What I need is a button I can press on the Pi that starts taking pictures for an hour or two. So I've ordered this setup from Adafruit--a GPIO ribbon and breakout board--to which I'll wire a button. The MJPG Streamer is always running, so all it needs is the pictures to dump into the streaming folder. This took some time to figure out. Here is the wiring below, which includes wiring for a momentary switch and an LED that will stay on as long as the camera is taking stills. The LED on the camera would work were it not for the camera enclosure I printed, which covers up the LED. I know, I could have drilled one or put it in the design, but a little more wiring is fun. Some tips on this setup follow:
Note: LED is on because switch has just been pressed.
To figure this out, I mostly used these two resources; buttons and switches and blinking LEDs. Initially the switch did nothing because I made the mistake of having the GPIO ribbon reversed. Heed this advice and make sure the single different colored wire on the ribbon--in my case, white--is oriented so it is towards the outside facing end of the Pi, not towards the middle. And on the topic of GPIO pin numbering, I am using BCM mode, which is a confusing topic for beginners like me and well explained here (down the page at A Word About GPIO Pin Numberings). The concept of pullup and pulldown resistors is still a little fuzzy to me, despite having dealt with it before with Arduinos, but I am pretty sure I have a pullup resistor here because there is no resistor between the button and ground. I need to attend a pullup/pulldown workshop, clearly.
So for the programming I used Python, which is typical on the Raspberry Pi. I made one Python program that 
  • configures the GPIO pins, 
  • turns on the LED when the button is pressed, 
  • runs a shell script that creates the /tmp/stream directory (for some reason it keeps disappearing) to store the images, 
  • starts the raspistill command, 
  • starts MJPG Streamer (if it's not already going), 
  • then turns off the LED when those finish. 
Note the trailing & after the MJPG Streamer command. That allows raspistill to start even though the MJPG Streamer process hasn't been stopped. The omission of & at the end of the raspistill command forces the LED to stay on until it has finished, though. The original program in the buttons and switches tutorial had prev_input = 0, but I had to change it to prev_input = 1, or the program would run without being pressed the first time, I think because my switch is being pulled high when open (not pressed), so ((not prev_input) and input) was initially true when prev_input was initialized to 0.
Here is startcam.py:
And here is the shell script startMBCam.txt:
I tried to get startcam.py to run at startup like is shown in the buttons and switches tutorial but MJPG Streamer would not run. I could tell the camera was snapping images but nothing was accessible at the streaming IP.
UPDATE: I got the program running automatically when the pi boots! I added the startCam.py program to the /etc/rc.local file to run it on startup, and included the full path to mjpg_streamer in the startMBCam.txt file: /home/pi/mjpg-streamer-code-182/mjpg-streamer/mjpg_streamer 
I also soldered a pretty sweet board for the button and LED, and connected them to the GPIO pins without the ribbon, just directly with female header connectors.

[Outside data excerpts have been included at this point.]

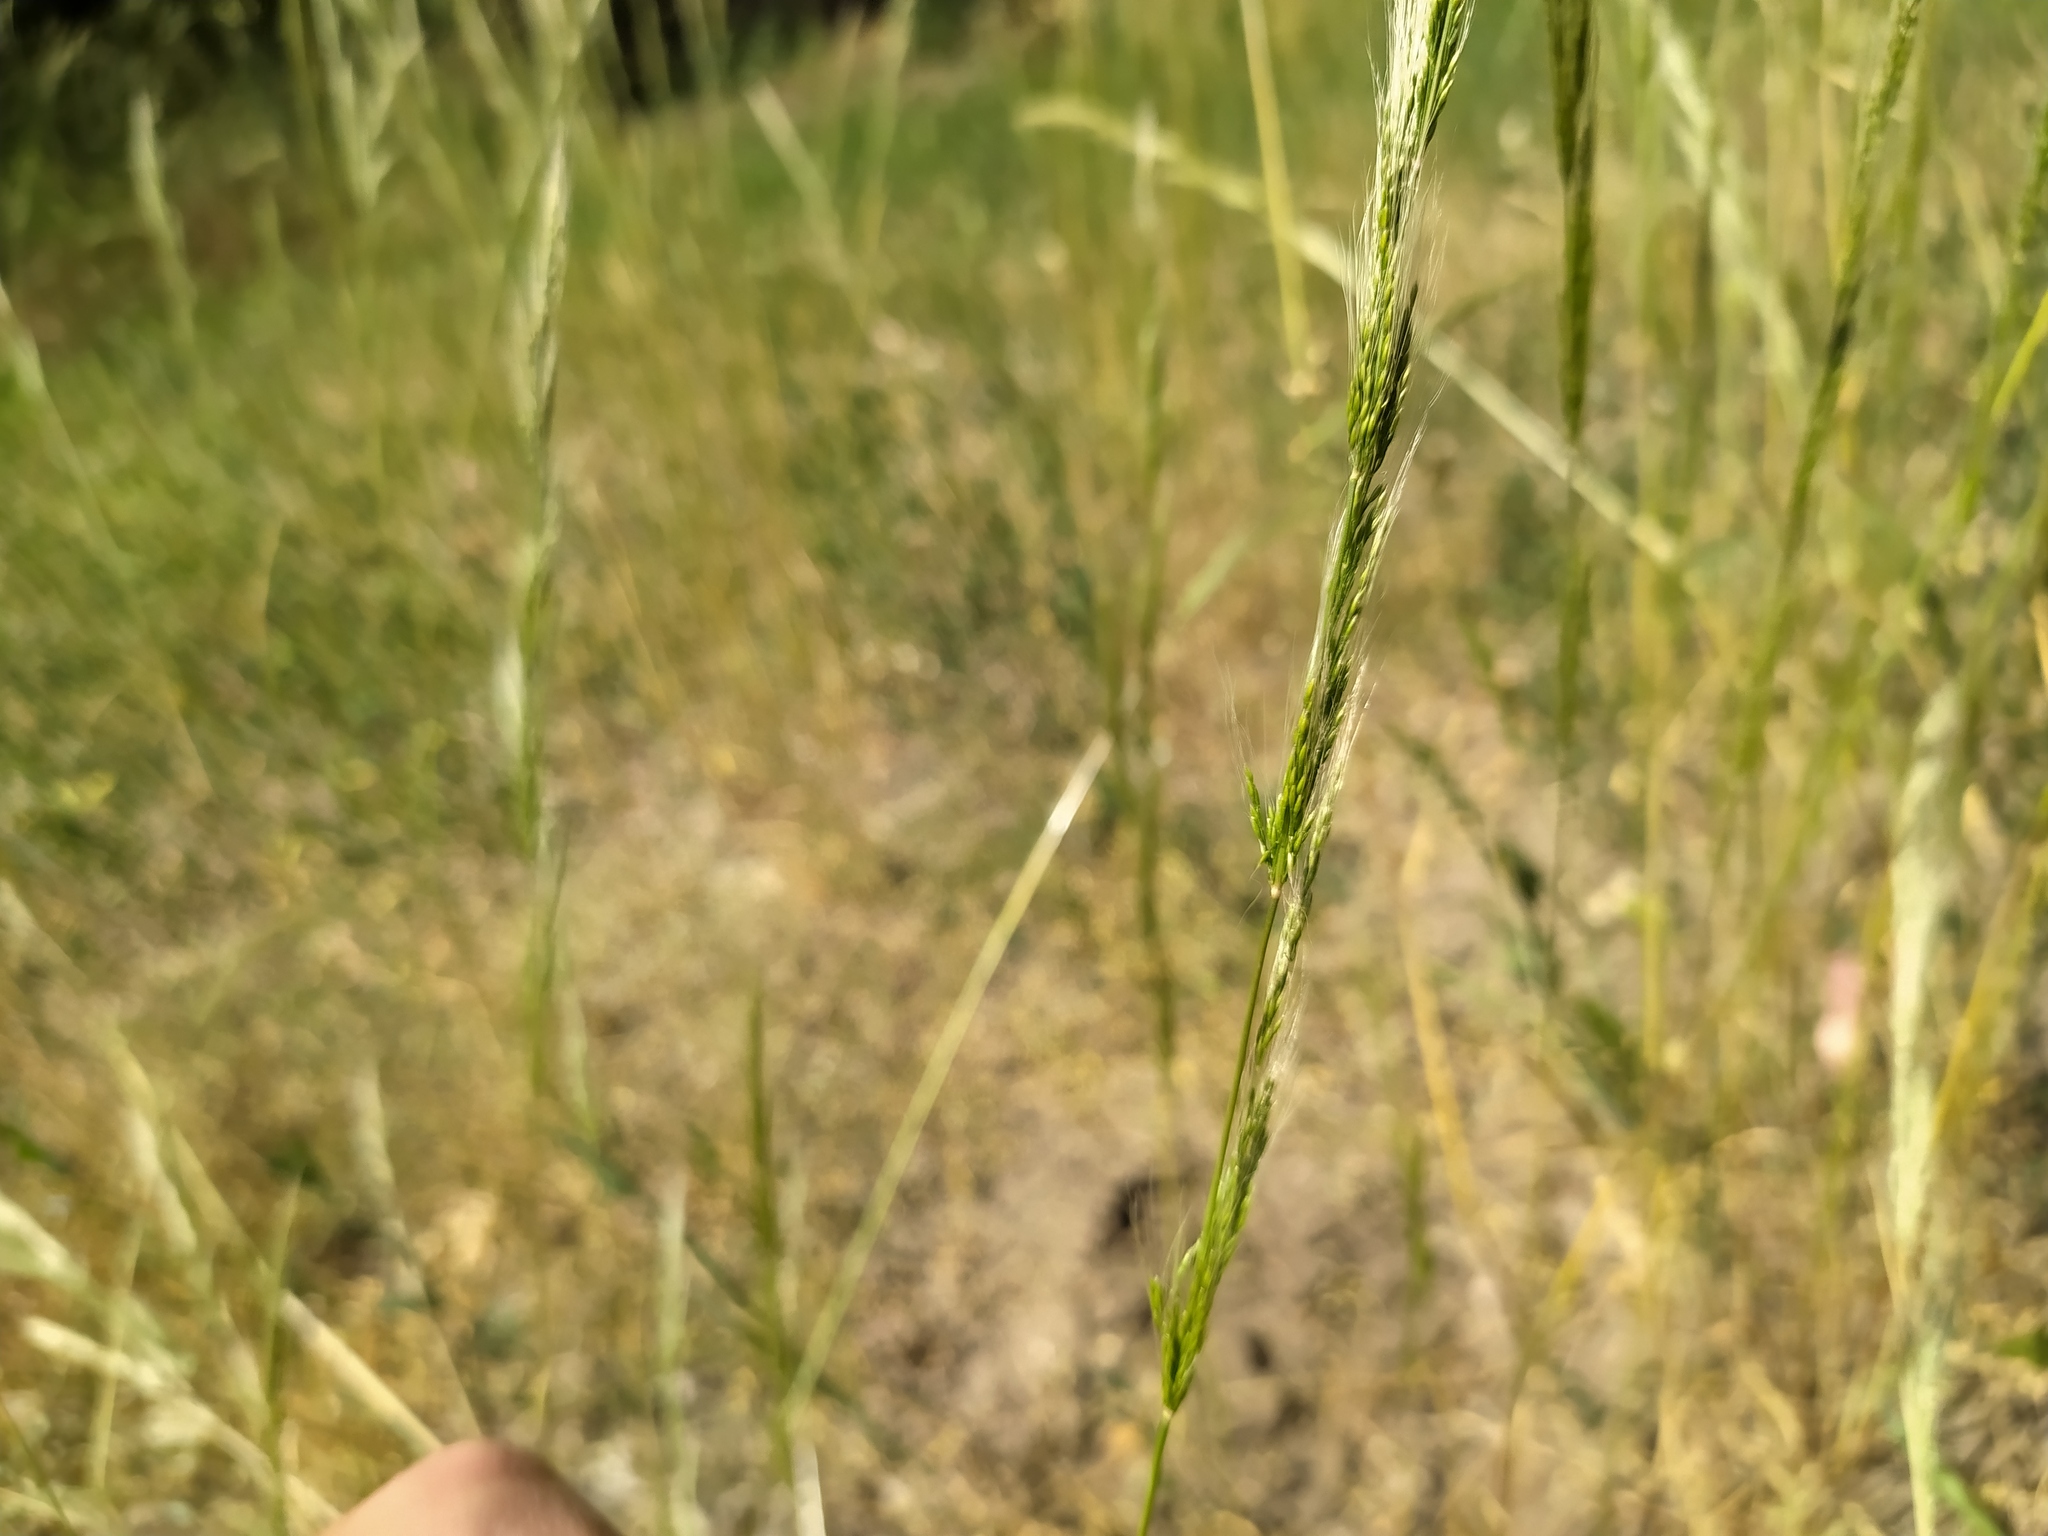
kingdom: Plantae
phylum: Tracheophyta
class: Liliopsida
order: Poales
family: Poaceae
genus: Apera
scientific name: Apera interrupta
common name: Dense silky-bent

Creating a box for the camera

For this part I found a nice Raspberry Pi Camera case design on Thingiverse and used Tinkercad to modify it a little. I moved the ball connection to the bottom of the camera case front and flattened the ball socket.

The next and final step will be mounting the whole apparatus near our Makerbot with power and ethernet attached, but that will have to wait until after break.